Component factories (see previous section) are passive. Someone (or some thing) must ask them to create a new component when it is needed. This is the job of the Component Manager.

Component managers do two things:

  1. Load new bundles into Aspire
  2. Create components

Of course the component managers do not create the components directly, instead they call the appropriate component factory (as specified by the configuration file) to do that for them.

And so, a component manager will read a list of components from a configuration file, determine the type of each component (i.e. what component factory should be used to create the component) and then sends the component's configuration and the component's name to the factory to be created.

Component Managers are also Components

Note that each component manager is also a component itself. This means it's possible for a component manager to include another component manager.

This allows for a hierarchical nesting of groups components within Aspire.

The Aspire Application is also a Component

The Aspire application itself is also a component. It is the "starter" component which initially reads the main configuration file(s) and creates component managers, one per configuration file, each of which then starts loading bundles and creating the components as required. It can also be requested to do this dynamically, as needed.

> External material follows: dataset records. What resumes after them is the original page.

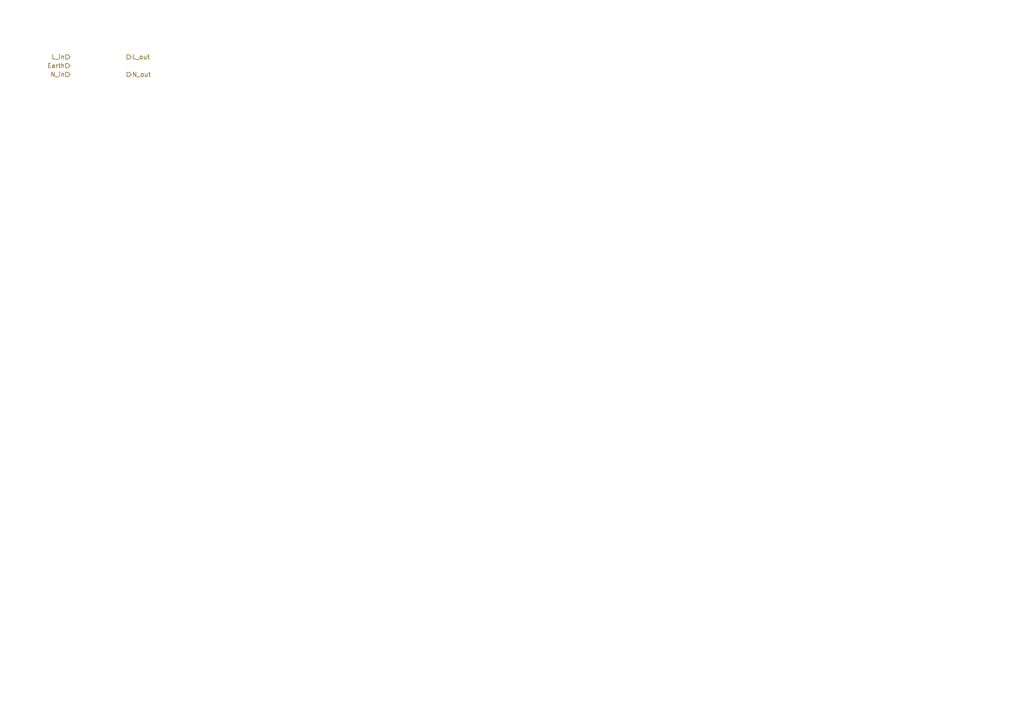
<source format=kicad_sch>
(kicad_sch (version 20211123) (generator eeschema)

  (uuid 008da5b9-6f95-4113-b7d0-d93ac62efd33)

  (paper "A4")

  


  (hierarchical_label "N_out" (shape output) (at 36.83 21.59 0)
    (effects (font (size 1.27 1.27)) (justify left))
    (uuid 0fafc6b9-fd35-4a55-9270-7a8e7ce3cb13)
  )
  (hierarchical_label "L_out" (shape output) (at 36.83 16.51 0)
    (effects (font (size 1.27 1.27)) (justify left))
    (uuid 27b2eb82-662b-42d8-90e6-830fec4bb8d2)
  )
  (hierarchical_label "L_in" (shape input) (at 20.32 16.51 180)
    (effects (font (size 1.27 1.27)) (justify right))
    (uuid 5d3d7893-1d11-4f1d-9052-85cf0e07d281)
  )
  (hierarchical_label "Earth" (shape input) (at 20.32 19.05 180)
    (effects (font (size 1.27 1.27)) (justify right))
    (uuid 79476267-290e-445f-995b-0afd0e11a4b5)
  )
  (hierarchical_label "N_in" (shape input) (at 20.32 21.59 180)
    (effects (font (size 1.27 1.27)) (justify right))
    (uuid 8b290a17-6328-4178-9131-29524d345539)
  )
)

</source>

A Pipeline Manager is also A Component Manager

Each pipeline manager is also a component manager. This means that pipeline managers can also create new components.

Typically, the components that a pipeline manager creates are pipeline stages (every pipeline stage is also an Aspire component), which are then used in pipelines for document processing.

A Component Factory can Manufacture Multiple Types of Components

A single Java jar file, which is a single 'bundle' in Aspire, can actually contain the java code for multiple types of components. This can help reduce the amount of java code which has to be loaded into the system, by sharing third party libraries where needed amongst multiple component types which are all bundled into the same jar file. It is also possible to put multiple different default configurations for a single component into the same jar - a feature which is rarely used as of now.

Therefore, each component to be configured must also specify a "sub type" in addition to a "component factory name". The sub type identifies to the component factory exactly which sub component of the jar will be created. Inside the bundle there is a ComponentFactory.xml file which identifies the actual java class object (and default configuration) which will be created for each sub type.

OSGi and Apache Felix

Aspire is built around OSGi. OSGi is a standard for managing dynamic modules in Java. It allows for modules (packaged into Java JARs and called 'bundles') to be dynamically loaded and unloaded and linked to other modules.

Apache Felix is the implementation of OSGi for which Aspire was developed. Apache Felix provides user interfaces for managing bundles, including loading and unloading them.

Component Repositories

Components Jar files (aka bundles) can be loaded from two different types of repositories: distribution repositories (i.e. a directory in the distribution) or downloaded directly from Maven repositories.

Using the Maven Repository option makes using Aspire especially easy. Simply specify a component factory with Maven coordinates (for example, "com.searchtechnologies:aspire-rdb:0.5-SNAPSHOT") and Aspire will automatically download the component from Maven, dynamically load it into Aspire, and will then start using it.